Gastspiel des NÖ Landestheaters in Baden:
Thomas Manns "Zauberberg" als Innenschau
BADEN. In einen überdimensionalen Brustkorb (Bühnenbild von Nanna Neudeck) wird das Publikum in Sara Ostertags Inszenierung von Thomas Manns "Der Zauberberg" gezogen. Er steht wohl für extreme Innenschau, für Krankheit, Sanatorium, Abgeschlossenheit und Schutz zugleich. "Beschützt" wird eine kranke Gesellschaft, die sich mit populärphilosophischen Disputen und beständigem Temperaturmessen die grenzenlose Zeit vertreibt, eine Zeit, die doch nur in den Zerfall treibt, wie es in einem Songtext von Clara Luzia heißt. Die Musikerin sorgt mit Schlagzeugerin Catharina Priemer-Humpel für permanente Melancholie aus dem Hintergrund.
Krank und bunt
Gesund wird in diesem Sanatorium der Wohlhabenden niemand. Und wenn einer gesund war, wie Hauptfigur Hans Castorp (Tilman Rose) am Anfang als blasser Jüngling von sich behauptet, so wird ihm dies durch die Kunst der Ärzte ausgetrieben. Gleichzeitig wird er bunter und damit immer mehr zum Menschen.

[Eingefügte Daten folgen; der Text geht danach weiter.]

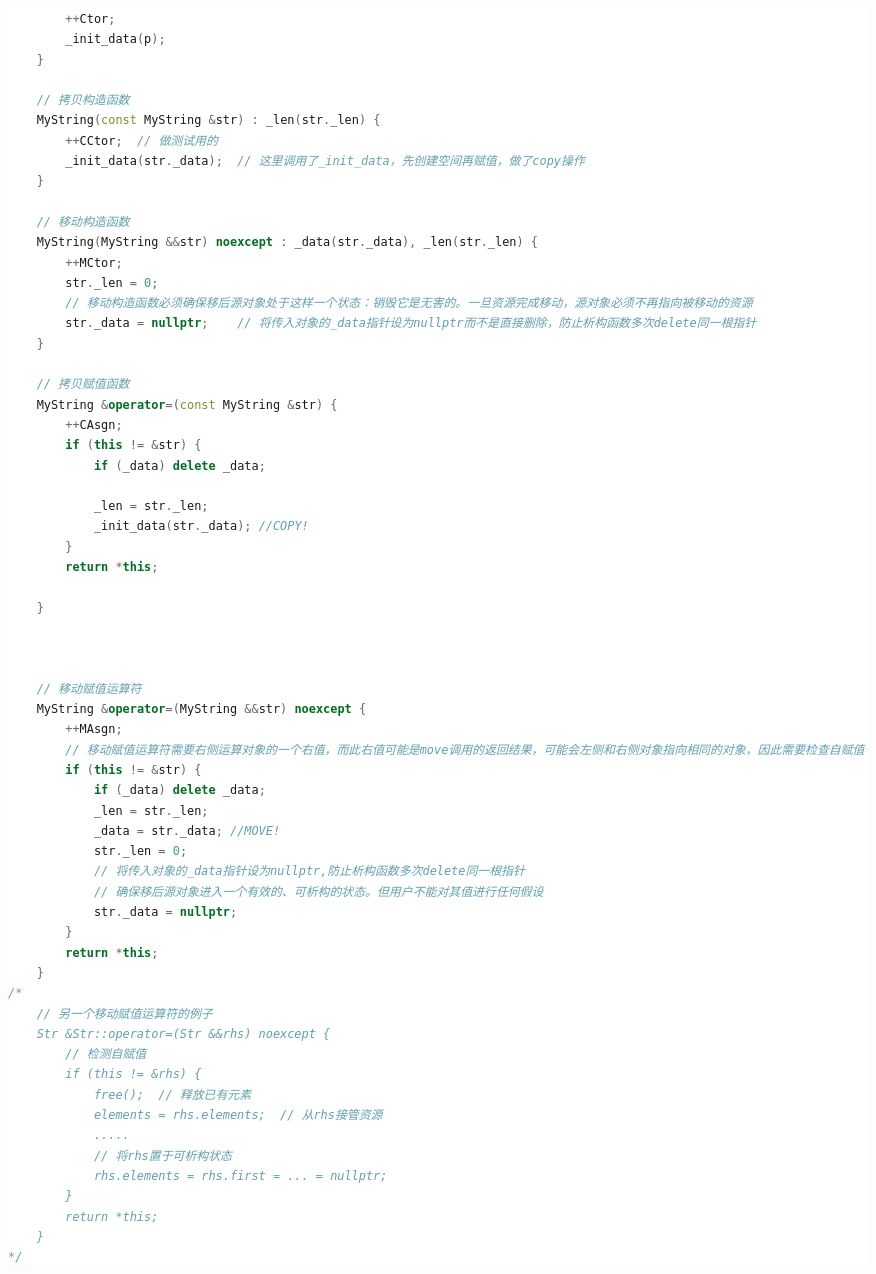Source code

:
 ```cpp
        ++Ctor;
        _init_data(p);
    }

    // 拷贝构造函数
    MyString(const MyString &str) : _len(str._len) {
        ++CCtor;  // 做测试用的
        _init_data(str._data);  // 这里调用了_init_data，先创建空间再赋值，做了copy操作
    }
    
    // 移动构造函数
    MyString(MyString &&str) noexcept : _data(str._data), _len(str._len) {
        ++MCtor;
        str._len = 0;
        // 移动构造函数必须确保移后源对象处于这样一个状态：销毁它是无害的。一旦资源完成移动，源对象必须不再指向被移动的资源
        str._data = nullptr; 	// 将传入对象的_data指针设为nullptr而不是直接删除，防止析构函数多次delete同一根指针
    }
    
    // 拷贝赋值函数
    MyString &operator=(const MyString &str) {
        ++CAsgn;
        if (this != &str) {
            if (_data) delete _data;

            _len = str._len;
            _init_data(str._data); //COPY!
        }
        return *this;

    }

    

	// 移动赋值运算符
    MyString &operator=(MyString &&str) noexcept {
        ++MAsgn;
        // 移动赋值运算符需要右侧运算对象的一个右值，而此右值可能是move调用的返回结果，可能会左侧和右侧对象指向相同的对象，因此需要检查自赋值
        if (this != &str) {
            if (_data) delete _data;
            _len = str._len;
            _data = str._data; //MOVE!
            str._len = 0;
            // 将传入对象的_data指针设为nullptr,防止析构函数多次delete同一根指针
            // 确保移后源对象进入一个有效的、可析构的状态。但用户不能对其值进行任何假设
            str._data = nullptr;
        }
        return *this;
    }
/*
	// 另一个移动赋值运算符的例子
	Str &Str::operator=(Str &&rhs) noexcept {
		// 检测自赋值
		if (this != &rhs) {
			free();  // 释放已有元素
			elements = rhs.elements;  // 从rhs接管资源
			.....
			// 将rhs置于可析构状态
			rhs.elements = rhs.first = ... = nullptr;
		}
		return *this;
	}
*/

```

Mit Ausnahme von Tilman Rose sehen wir alle Darsteller in mehreren Rollen. Tim Breyvogel etwa tritt als Clawdia Chauchat auf, in die sich Castorp schwer verliebt, weil sie ihn an seine schwärmerische "Jugendliebe" Pribislav erinnert, als die er auch zu sehen ist.
Zu kurz kommt in der Inszenierung der politische Gehalt des "Zauberbergs", der immerhin in den Jahren vor dem Ersten Weltkrieg spielt und ausgerechnet im schweizerischen Davos, wo sich auch heute - unter Polizeischutz - das Weltwirtschaftsforum trifft, das von Globalisierungskritikern heftig bekämpft wird.
Zu sehen ist "Der Zauberberg" noch bis 12. Jänner 2022 im Landestheater in St. Pölten. Die Gastspiele im Badener Stadttheater waren gut besucht und es gab viel Applaus.